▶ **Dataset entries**
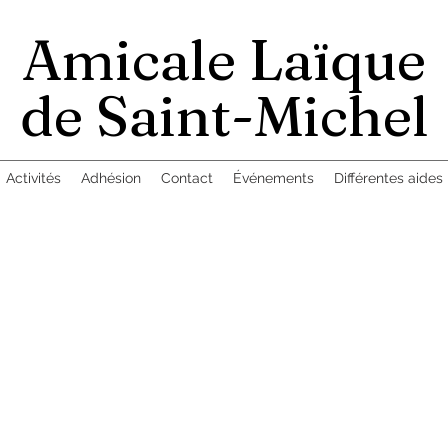
Amicale Laïque
de Saint-Michel
Activités
Adhésion
Contact
Événements
Différentes aides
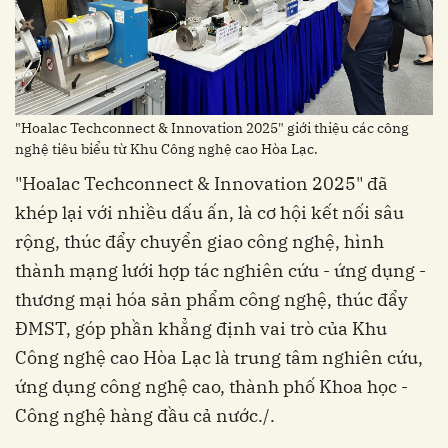
"Hoalac Techconnect & Innovation 2025" giới thiệu các công
nghệ tiêu biểu từ Khu Công nghệ cao Hòa Lạc.
"Hoalac Techconnect & Innovation 2025" đã
khép lại với nhiều dấu ấn, là cơ hội kết nối sâu
rộng, thúc đẩy chuyển giao công nghệ, hình
thành mạng lưới hợp tác nghiên cứu - ứng dụng -
thương mại hóa sản phẩm công nghệ, thúc đẩy
ĐMST, góp phần khẳng định vai trò của Khu
Công nghệ cao Hòa Lạc là trung tâm nghiên cứu,
ứng dụng công nghệ cao, thành phố Khoa học -
Công nghệ hàng đầu cả nước./.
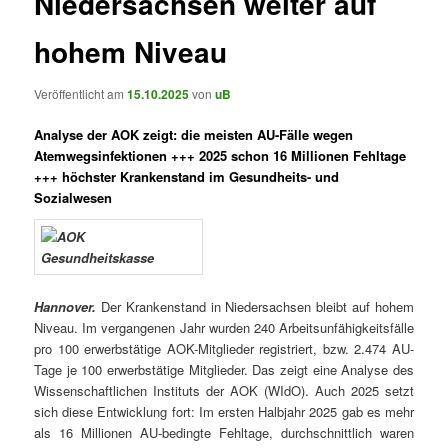
Niedersachsen weiter auf
hohem Niveau
Veröffentlicht am
15.10.2025
von
uB
Analyse der AOK zeigt: die meisten AU-Fälle wegen
Atemwegsinfektionen +++ 2025 schon 16 Millionen Fehltage
+++ höchster Krankenstand im Gesundheits- und
Sozialwesen
Hannover.
Der Krankenstand in Niedersachsen bleibt auf hohem
Niveau. Im vergangenen Jahr wurden 240 Arbeitsunfähigkeitsfälle
pro 100 erwerbstätige AOK-Mitglieder registriert, bzw. 2.474 AU-
Tage je 100 erwerbstätige Mitglieder. Das zeigt eine Analyse des
Wissenschaftlichen Instituts der AOK (WIdO). Auch 2025 setzt
sich diese Entwicklung fort: Im ersten Halbjahr 2025 gab es mehr
als 16 Millionen AU-bedingte Fehltage, durchschnittlich waren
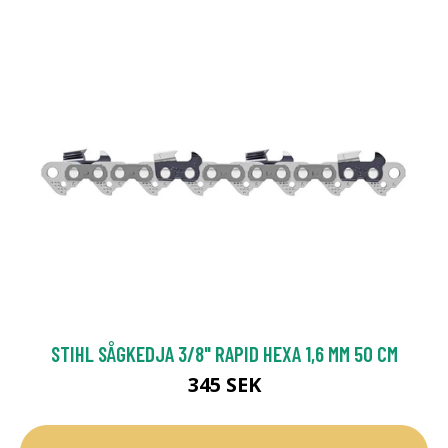
STIHL SÅGKEDJA 3/8" RAPID HEXA 1,6 MM 50 CM
345 SEK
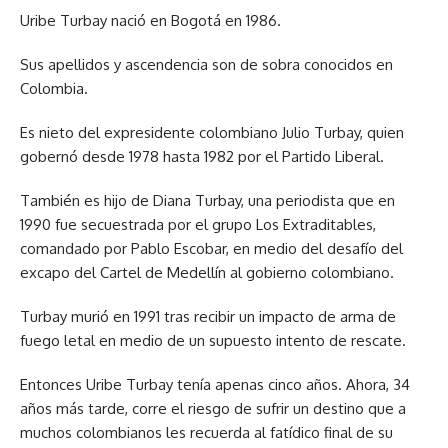
Uribe Turbay nació en Bogotá en 1986.
Sus apellidos y ascendencia son de sobra conocidos en
Colombia.
Es nieto del expresidente colombiano Julio Turbay, quien
gobernó desde 1978 hasta 1982 por el Partido Liberal.
También es hijo de Diana Turbay, una periodista que en
1990 fue secuestrada por el grupo Los Extraditables,
comandado por Pablo Escobar, en medio del desafío del
excapo del Cartel de Medellín al gobierno colombiano.
Turbay murió en 1991 tras recibir un impacto de arma de
fuego letal en medio de un supuesto intento de rescate.
Entonces Uribe Turbay tenía apenas cinco años. Ahora, 34
años más tarde, corre el riesgo de sufrir un destino que a
muchos colombianos les recuerda al fatídico final de su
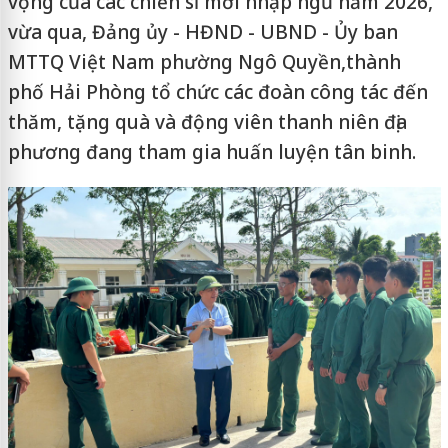
vọng của các chiến sĩ mới nhập ngũ năm 2026,
vừa qua, Đảng ủy - HĐND - UBND - Ủy ban
MTTQ Việt Nam phường Ngô Quyền,thành
phố Hải Phòng tổ chức các đoàn công tác đến
thăm, tặng quà và động viên thanh niên địa
phương đang tham gia huấn luyện tân binh.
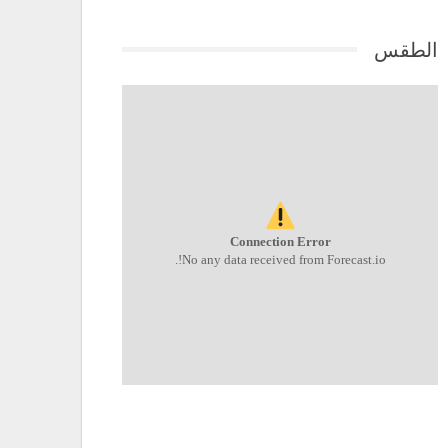
الطقس
Connection Error
No any data received from Forecast.io!.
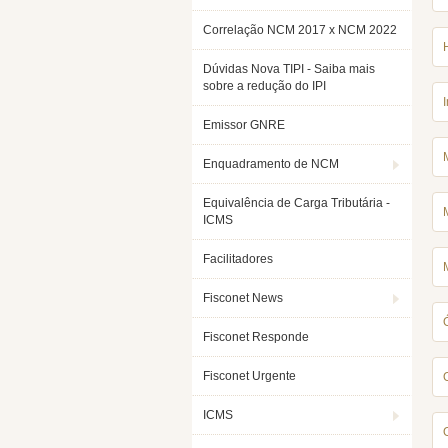
Correlação NCM 2017 x NCM 2022
Dúvidas Nova TIPI - Saiba mais
sobre a redução do IPI
Emissor GNRE
Enquadramento de NCM
Equivalência de Carga Tributária -
ICMS
Facilitadores
Fisconet News
Fisconet Responde
Fisconet Urgente
ICMS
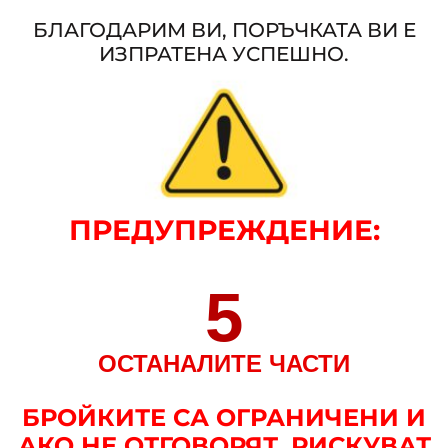
БЛАГОДАРИМ ВИ, ПОРЪЧКАТА ВИ Е
ИЗПРАТЕНА УСПЕШНО.
ПРЕДУПРЕЖДЕНИЕ
:
5
ОСТАНАЛИТЕ ЧАСТИ
БРОЙКИТЕ СА ОГРАНИЧЕНИ И
АКО НЕ ОТГОВОРЯТ, РИСКУВАТ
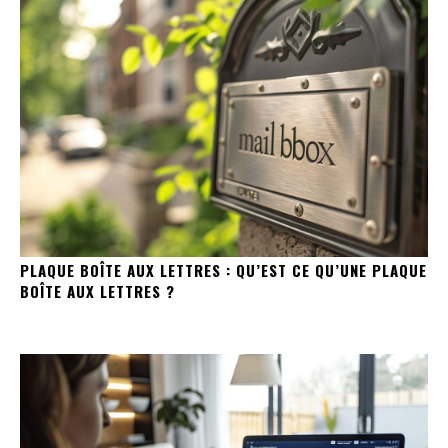
PLAQUE BOÎTE AUX LETTRES : QU’EST CE QU’UNE PLAQUE
BOÎTE AUX LETTRES ?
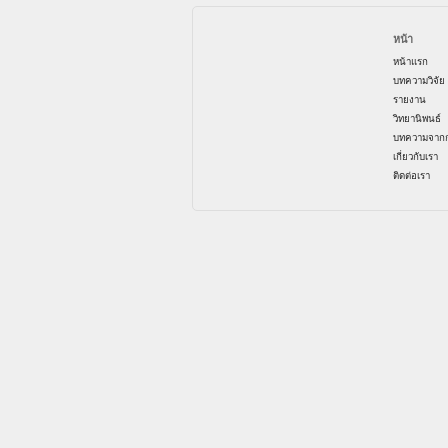
หน้า
หน้าแรก
บทความวิจัย
รายงาน
วิทยานิพนธ์
บทความจากก
เกี่ยวกับเรา
ติดต่อเรา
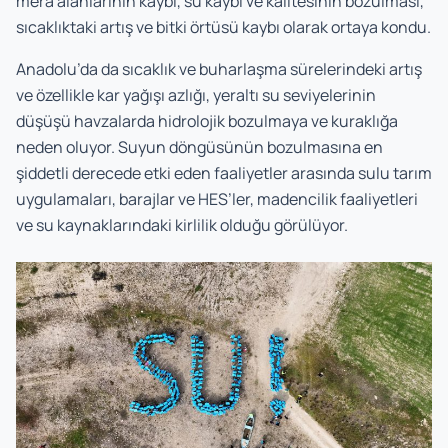
mera alanlarının kaybı, su kaybı ve kalitesinin bozulması,
sıcaklıktaki artış ve bitki örtüsü kaybı olarak ortaya kondu.
Anadolu’da da sıcaklık ve buharlaşma sürelerindeki artış
ve özellikle kar yağışı azlığı, yeraltı su seviyelerinin
düşüşü havzalarda hidrolojik bozulmaya ve kuraklığa
neden oluyor. Suyun döngüsünün bozulmasına en
şiddetli derecede etki eden faaliyetler arasında sulu tarım
uygulamaları, barajlar ve HES’ler, madencilik faaliyetleri
ve su kaynaklarındaki kirlilik olduğu görülüyor.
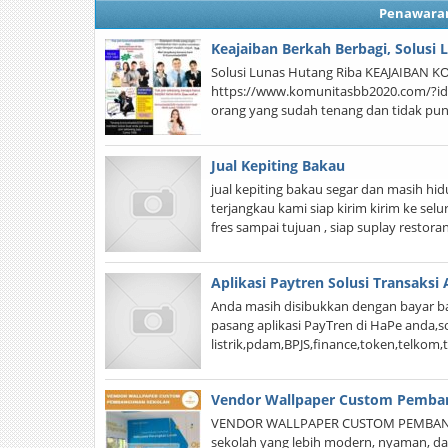
Penawara
Keajaiban Berkah Berbagi, Solusi
Solusi Lunas Hutang Riba KEAJAIBAN K
https://www.komunitasbb2020.com/?id=
orang yang sudah tenang dan tidak pun
Jual Kepiting Bakau
jual kepiting bakau segar dan masih hid
terjangkau kami siap kirim kirim ke se
fres sampai tujuan , siap suplay restor
Aplikasi Paytren Solusi Transaksi
Anda masih disibukkan dengan bayar ba
pasang aplikasi PayTren di HaPe anda,sol
listrik,pdam,BPJS,finance,token,telkom
Vendor Wallpaper Custom Pemba
VENDOR WALLPAPER CUSTOM PEMBANG
sekolah yang lebih modern, nyaman, da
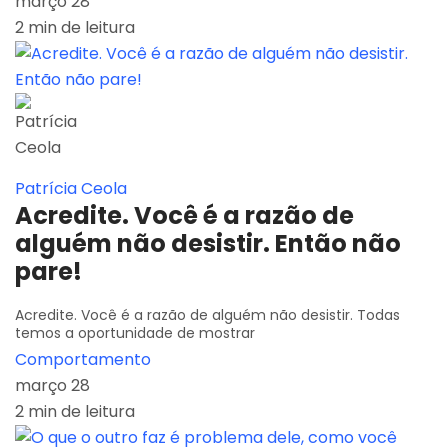
março 28
2 min de leitura
Patrícia Ceola
Acredite. Você é a razão de
alguém não desistir. Então não
pare!
Acredite. Você é a razão de alguém não desistir. Todas
temos a oportunidade de mostrar
Comportamento
março 28
2 min de leitura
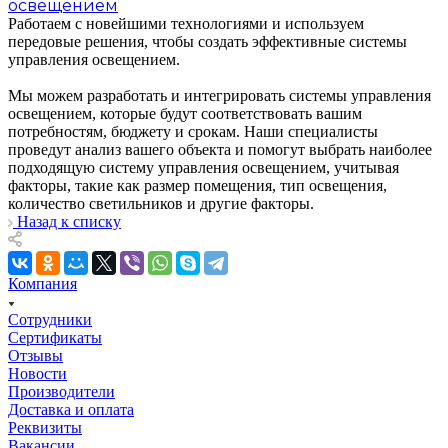
освещением
Работаем с новейшими технологиями и используем
передовые решения, чтобы создать эффективные системы
управления освещением.
Мы можем разработать и интегрировать системы управления
освещением, которые будут соответствовать вашим
потребностям, бюджету и срокам. Наши специалисты
проведут анализ вашего объекта и помогут выбрать наиболее
подходящую систему управления освещением, учитывая
факторы, такие как размер помещения, тип освещения,
количество светильников и другие факторы.
Назад к списку
Компания
Сотрудники
Сертификаты
Отзывы
Новости
Производители
Доставка и оплата
Реквизиты
Вакансии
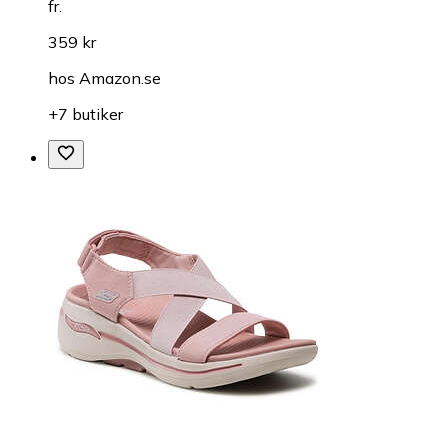
fr.
359 kr
hos
Amazon.se
+7 butiker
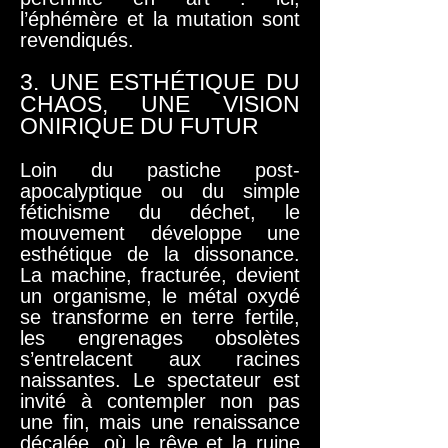
l’éphémère et la mutation sont
revendiqués.
3. UNE ESTHÉTIQUE DU
CHAOS, UNE VISION
ONIRIQUE DU FUTUR
Loin du pastiche post-
apocalyptique ou du simple
fétichisme du déchet, le
mouvement développe une
esthétique de la dissonance.
La machine, fracturée, devient
un organisme, le métal oxydé
se transforme en terre fertile,
les engrenages obsolètes
s’entrelacent aux racines
naissantes. Le spectateur est
invité à contempler non pas
une fin, mais une renaissance
décalée, où le rêve et la ruine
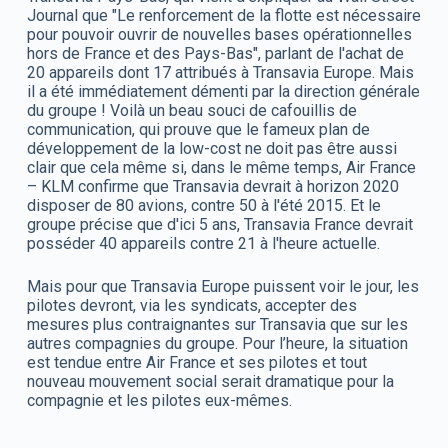
Journal que "Le renforcement de la flotte est nécessaire
pour pouvoir ouvrir de nouvelles bases opérationnelles
hors de France et des Pays-Bas", parlant de l'achat de
20 appareils dont 17 attribués à Transavia Europe. Mais
il a été immédiatement démenti par la direction générale
du groupe ! Voilà un beau souci de cafouillis de
communication, qui prouve que le fameux plan de
développement de la low-cost ne doit pas être aussi
clair que cela même si, dans le même temps, Air France
– KLM confirme que Transavia devrait à horizon 2020
disposer de 80 avions, contre 50 à l'été 2015. Et le
groupe précise que d'ici 5 ans, Transavia France devrait
posséder 40 appareils contre 21 à l'heure actuelle.
Mais pour que Transavia Europe puissent voir le jour, les
pilotes devront, via les syndicats, accepter des
mesures plus contraignantes sur Transavia que sur les
autres compagnies du groupe. Pour l’heure, la situation
est tendue entre Air France et ses pilotes et tout
nouveau mouvement social serait dramatique pour la
compagnie et les pilotes eux-mêmes.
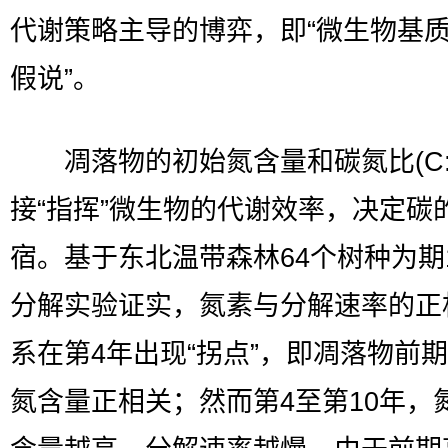
代谢策略主导的博弈，即“微生物基
假说”。
凋落物的初始氮含量和碳氮比(C:N
接“指挥”微生物的代谢效率，决定碳
宿。基于东北温带森林64个树种为期
分解实验证实，氮素与分解速率的正
系在第4年出现“拐点”，即凋落物前
氮含量正相关；然而第4至第10年，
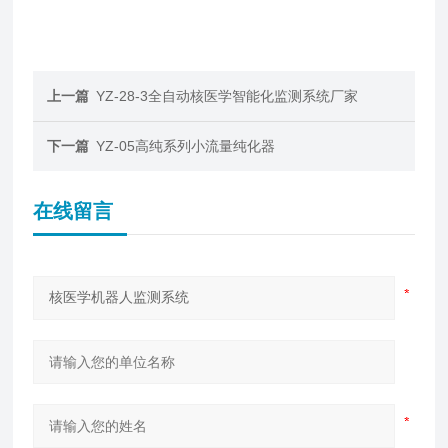
上一篇
YZ-28-3全自动核医学智能化监测系统厂家
下一篇
YZ-05高纯系列小流量纯化器
在线留言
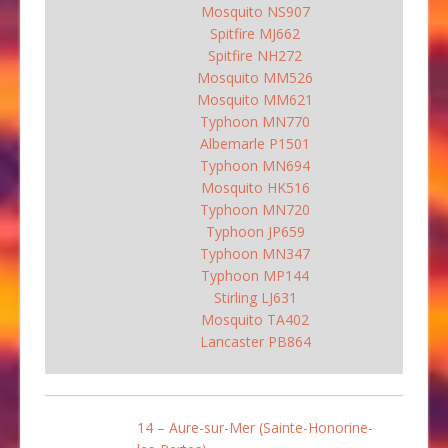
Mosquito NS907
Spitfire MJ662
Spitfire NH272
Mosquito MM526
Mosquito MM621
Typhoon MN770
Albemarle P1501
Typhoon MN694
Mosquito HK516
Typhoon MN720
Typhoon JP659
Typhoon MN347
Typhoon MP144
Stirling LJ631
Mosquito TA402
Lancaster PB864
14 – Aure-sur-Mer (Sainte-Honorine-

▶ **Problem**
Every line above in the stretch from the one with "Niedersachsen weiter auf" through the one with "excapo del Cartel" is to be transcribed exactly, ends included. No picture is copied.

▶ **Reply**
Niedersachsen weiter auf
hohem Niveau
Veröffentlicht am
15.10.2025
von
uB
Analyse der AOK zeigt: die meisten AU-Fälle wegen
Atemwegsinfektionen +++ 2025 schon 16 Millionen Fehltage
+++ höchster Krankenstand im Gesundheits- und
Sozialwesen
Hannover.
Der Krankenstand in Niedersachsen bleibt auf hohem
Niveau. Im vergangenen Jahr wurden 240 Arbeitsunfähigkeitsfälle
pro 100 erwerbstätige AOK-Mitglieder registriert, bzw. 2.474 AU-
Tage je 100 erwerbstätige Mitglieder. Das zeigt eine Analyse des
Wissenschaftlichen Instituts der AOK (WIdO). Auch 2025 setzt
sich diese Entwicklung fort: Im ersten Halbjahr 2025 gab es mehr
als 16 Millionen AU-bedingte Fehltage, durchschnittlich waren
STIHL SÅGKEDJA 3/8" RAPID HEXA 1,6 MM 50 CM
345 SEK
Uribe Turbay nació en Bogotá en 1986.
Sus apellidos y ascendencia son de sobra conocidos en
Colombia.
Es nieto del expresidente colombiano Julio Turbay, quien
gobernó desde 1978 hasta 1982 por el Partido Liberal.
También es hijo de Diana Turbay, una periodista que en
1990 fue secuestrada por el grupo Los Extraditables,
comandado por Pablo Escobar, en medio del desafío del
excapo del Cartel de Medellín al gobierno colombiano.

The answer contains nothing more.